▶ [WHAT THE EXERCISE ASKS]: For this exercise, transcribe all the records below exactly.

[Records contained in a dataset]

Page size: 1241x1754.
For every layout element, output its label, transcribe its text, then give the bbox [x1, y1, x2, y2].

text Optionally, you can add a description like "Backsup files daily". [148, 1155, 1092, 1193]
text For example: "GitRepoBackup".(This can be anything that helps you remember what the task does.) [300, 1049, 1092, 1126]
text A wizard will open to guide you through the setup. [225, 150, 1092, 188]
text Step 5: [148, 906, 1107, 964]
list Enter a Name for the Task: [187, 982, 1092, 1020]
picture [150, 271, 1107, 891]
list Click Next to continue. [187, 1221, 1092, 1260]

▶ [ANSWER TO THIS TASK]:
Page size: 1241x1754.
For every layout element, output its label, transcribe its text, then give the bbox [x1, y1, x2, y2].

text Optionally, you can add a description like "Backsup files daily". [148, 1155, 1092, 1193]
text For example: "GitRepoBackup".(This can be anything that helps you remember what the task does.) [300, 1049, 1092, 1126]
text A wizard will open to guide you through the setup. [225, 150, 1092, 188]
text Step 5: [148, 906, 1107, 964]
list Enter a Name for the Task: [187, 982, 1092, 1020]
picture [150, 271, 1107, 891]
list Click Next to continue. [187, 1221, 1092, 1260]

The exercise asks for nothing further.